#### [TASK OBJECTIVE]
Swap every "common name" in the items below for "vernacular name" and leave the rest of each line as it is.

------ MATERIAL ------

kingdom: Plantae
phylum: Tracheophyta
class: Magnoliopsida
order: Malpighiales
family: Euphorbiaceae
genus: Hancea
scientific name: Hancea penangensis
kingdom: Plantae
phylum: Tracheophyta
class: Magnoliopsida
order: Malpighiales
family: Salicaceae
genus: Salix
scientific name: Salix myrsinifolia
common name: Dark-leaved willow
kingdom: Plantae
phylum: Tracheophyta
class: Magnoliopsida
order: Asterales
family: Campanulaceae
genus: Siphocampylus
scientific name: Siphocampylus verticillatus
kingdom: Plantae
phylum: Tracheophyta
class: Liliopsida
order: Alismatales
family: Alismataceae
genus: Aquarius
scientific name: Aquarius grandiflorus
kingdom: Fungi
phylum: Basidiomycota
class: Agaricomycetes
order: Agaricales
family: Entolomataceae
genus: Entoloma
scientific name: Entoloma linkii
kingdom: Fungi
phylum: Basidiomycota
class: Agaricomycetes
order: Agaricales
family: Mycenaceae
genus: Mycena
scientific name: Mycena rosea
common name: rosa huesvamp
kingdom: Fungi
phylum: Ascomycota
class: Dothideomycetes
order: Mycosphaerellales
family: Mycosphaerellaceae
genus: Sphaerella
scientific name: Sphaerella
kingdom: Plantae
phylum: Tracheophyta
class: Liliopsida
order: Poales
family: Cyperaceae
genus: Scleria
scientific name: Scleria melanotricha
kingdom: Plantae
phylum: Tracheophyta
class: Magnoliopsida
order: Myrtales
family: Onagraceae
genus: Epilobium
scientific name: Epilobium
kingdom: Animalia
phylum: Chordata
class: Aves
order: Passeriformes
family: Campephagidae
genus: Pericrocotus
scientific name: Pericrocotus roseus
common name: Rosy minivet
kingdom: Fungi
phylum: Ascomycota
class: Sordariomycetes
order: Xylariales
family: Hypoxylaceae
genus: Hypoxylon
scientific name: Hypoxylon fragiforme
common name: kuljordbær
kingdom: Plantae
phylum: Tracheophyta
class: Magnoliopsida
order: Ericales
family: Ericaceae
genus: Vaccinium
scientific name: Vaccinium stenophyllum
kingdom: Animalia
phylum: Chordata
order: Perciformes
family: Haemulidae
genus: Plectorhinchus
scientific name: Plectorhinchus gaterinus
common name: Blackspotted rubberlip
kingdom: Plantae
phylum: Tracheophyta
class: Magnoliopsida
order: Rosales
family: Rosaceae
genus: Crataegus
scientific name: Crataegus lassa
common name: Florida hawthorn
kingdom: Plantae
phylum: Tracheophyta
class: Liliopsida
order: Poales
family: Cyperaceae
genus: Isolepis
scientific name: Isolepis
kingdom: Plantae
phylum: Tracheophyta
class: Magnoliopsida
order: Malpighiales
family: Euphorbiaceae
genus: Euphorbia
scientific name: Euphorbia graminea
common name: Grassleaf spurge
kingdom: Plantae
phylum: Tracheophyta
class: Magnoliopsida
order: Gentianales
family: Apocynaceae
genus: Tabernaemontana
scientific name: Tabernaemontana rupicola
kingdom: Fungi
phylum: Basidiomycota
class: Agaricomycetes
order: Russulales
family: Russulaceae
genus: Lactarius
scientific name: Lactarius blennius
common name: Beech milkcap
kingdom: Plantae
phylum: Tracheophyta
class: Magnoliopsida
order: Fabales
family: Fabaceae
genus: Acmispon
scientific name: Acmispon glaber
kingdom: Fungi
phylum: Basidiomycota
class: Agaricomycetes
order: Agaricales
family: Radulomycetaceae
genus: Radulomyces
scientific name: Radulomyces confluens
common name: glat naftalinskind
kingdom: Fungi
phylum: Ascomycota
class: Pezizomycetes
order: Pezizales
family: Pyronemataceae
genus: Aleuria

------

#### [WRITTEN ANSWER]
kingdom: Plantae
phylum: Tracheophyta
class: Magnoliopsida
order: Malpighiales
family: Euphorbiaceae
genus: Hancea
scientific name: Hancea penangensis
kingdom: Plantae
phylum: Tracheophyta
class: Magnoliopsida
order: Malpighiales
family: Salicaceae
genus: Salix
scientific name: Salix myrsinifolia
vernacular name: Dark-leaved willow
kingdom: Plantae
phylum: Tracheophyta
class: Magnoliopsida
order: Asterales
family: Campanulaceae
genus: Siphocampylus
scientific name: Siphocampylus verticillatus
kingdom: Plantae
phylum: Tracheophyta
class: Liliopsida
order: Alismatales
family: Alismataceae
genus: Aquarius
scientific name: Aquarius grandiflorus
kingdom: Fungi
phylum: Basidiomycota
class: Agaricomycetes
order: Agaricales
family: Entolomataceae
genus: Entoloma
scientific name: Entoloma linkii
kingdom: Fungi
phylum: Basidiomycota
class: Agaricomycetes
order: Agaricales
family: Mycenaceae
genus: Mycena
scientific name: Mycena rosea
vernacular name: rosa huesvamp
kingdom: Fungi
phylum: Ascomycota
class: Dothideomycetes
order: Mycosphaerellales
family: Mycosphaerellaceae
genus: Sphaerella
scientific name: Sphaerella
kingdom: Plantae
phylum: Tracheophyta
class: Liliopsida
order: Poales
family: Cyperaceae
genus: Scleria
scientific name: Scleria melanotricha
kingdom: Plantae
phylum: Tracheophyta
class: Magnoliopsida
order: Myrtales
family: Onagraceae
genus: Epilobium
scientific name: Epilobium
kingdom: Animalia
phylum: Chordata
class: Aves
order: Passeriformes
family: Campephagidae
genus: Pericrocotus
scientific name: Pericrocotus roseus
vernacular name: Rosy minivet
kingdom: Fungi
phylum: Ascomycota
class: Sordariomycetes
order: Xylariales
family: Hypoxylaceae
genus: Hypoxylon
scientific name: Hypoxylon fragiforme
vernacular name: kuljordbær
kingdom: Plantae
phylum: Tracheophyta
class: Magnoliopsida
order: Ericales
family: Ericaceae
genus: Vaccinium
scientific name: Vaccinium stenophyllum
kingdom: Animalia
phylum: Chordata
order: Perciformes
family: Haemulidae
genus: Plectorhinchus
scientific name: Plectorhinchus gaterinus
vernacular name: Blackspotted rubberlip
kingdom: Plantae
phylum: Tracheophyta
class: Magnoliopsida
order: Rosales
family: Rosaceae
genus: Crataegus
scientific name: Crataegus lassa
vernacular name: Florida hawthorn
kingdom: Plantae
phylum: Tracheophyta
class: Liliopsida
order: Poales
family: Cyperaceae
genus: Isolepis
scientific name: Isolepis
kingdom: Plantae
phylum: Tracheophyta
class: Magnoliopsida
order: Malpighiales
family: Euphorbiaceae
genus: Euphorbia
scientific name: Euphorbia graminea
vernacular name: Grassleaf spurge
kingdom: Plantae
phylum: Tracheophyta
class: Magnoliopsida
order: Gentianales
family: Apocynaceae
genus: Tabernaemontana
scientific name: Tabernaemontana rupicola
kingdom: Fungi
phylum: Basidiomycota
class: Agaricomycetes
order: Russulales
family: Russulaceae
genus: Lactarius
scientific name: Lactarius blennius
vernacular name: Beech milkcap
kingdom: Plantae
phylum: Tracheophyta
class: Magnoliopsida
order: Fabales
family: Fabaceae
genus: Acmispon
scientific name: Acmispon glaber
kingdom: Fungi
phylum: Basidiomycota
class: Agaricomycetes
order: Agaricales
family: Radulomycetaceae
genus: Radulomyces
scientific name: Radulomyces confluens
vernacular name: glat naftalinskind
kingdom: Fungi
phylum: Ascomycota
class: Pezizomycetes
order: Pezizales
family: Pyronemataceae
genus: Aleuria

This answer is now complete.